Die knappe Mehrheit von 51 Prozent, die SPÖ und ÖVP am Sonntag
mühevoll errungen haben, ist wahrlich kein Auftrag, wieder eine große
Koalition zu bilden. Das war weder die vordringliche Intention der
Wähler, die ihre Stimme für Rot oder Schwarz abgegeben haben, noch
entspricht das der Stimmung in den Parteien.
Vor allem in der ÖVP gibt es viele, die sagen: Alles, nur nicht große
Koalition. Natürlich steckt da viel taktisches Kalkül dahinter. Es
geht vorrangig darum, bei Werner Faymann den Preis für eine
Zusammenarbeit in die Höhe zu treiben. Das kann die ÖVP gut: Wahlen
verlieren und großmotzig Bedingungen stellen. Es geht aber auch um
ehrliche Ablehnung und Abneigung. Und es geht um ganz konkrete
inhaltliche Differenzen, die jetzt auch im Wahlkampf gut sichtbar
geworden sind und sich nicht wegplaudern lassen.

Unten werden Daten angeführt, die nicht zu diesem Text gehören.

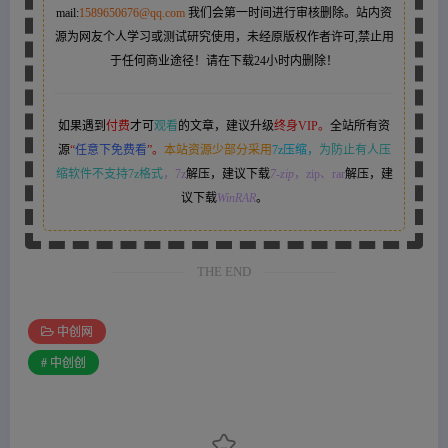
mail:
1589650676@qq.com
我们会第一时间进行审核删除。站内资
源为网友个人学习或测试研究使用，未经原版权作者许可,禁止用
于任何商业途径！请在下载24小时内删除！
如果遇到
付费
才可
观看
的文章，建议升级
终身VIP。
全站所有资
源
“
任意下免费看
”。
本站资源少部分采用
7z压缩，
为防止有人压
缩软件不支持7z格式
，7z
解压，建议下载
7-zip
，zip、rar
解压，建
议下载
WinRAR
。
THE END
中创网
# 中创创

Anders als die SPÖ hat die ÖVP tatsächlich mehrere Optionen. Der
Nachteil: Wie man es dreht und wendet, es wäre die FPÖ dabei. Und das
ist auch den meisten in der ÖVP zu ungustiös, rein inhaltlich
betrachtet. Dass es jetzt auch Stimmen in der ÖVP gibt, die ernsthaft
eine Zweierkoalition mit den Grünen oder den Neos vorschlagen, macht
sie zwar sympathisch, spricht aber nicht für deren politischen
Scharfsinn. Das geht sich nicht aus. Daran mag man auch den Grad der
Verzweiflung messen: Die Aussicht, wieder mit einem Kanzler Werner
Faymann, dem es nur um den Machterhalt geht, zusammenarbeiten und den
Stillstand aufteilen zu müssen, ist für viele Schwarze geradezu
schmerzhaft.
Die Rolle des Zweiten ist undankbar und führt mit Sicherheit zu einer
noch größeren Fluktuation jener Menschen, die sich noch mit der ÖVP
identifizieren können: Als Regierungsbeiwagerl ist man entweder der
Ja-Sager oder der Nein-Sager. Beide Rollen sind nicht sonderlich
sympathisch.
Michael Spindelegger - oder eher noch sein Nachfolger - müsste eine
neue Partnerschaft erfinden, die tatsächlich Reformen erzwingt und
nicht wieder im Nachhinein die selbst vergebenen Chancen bejammert.
Dazu gehört auch eine umfassende personelle Erneuerung.
Und ja, es braucht ziemlich sicher auch einen dritten Partner. Neos
oder Grüne. Nicht, obwohl es schwierig ist. Sondern gerade deswegen.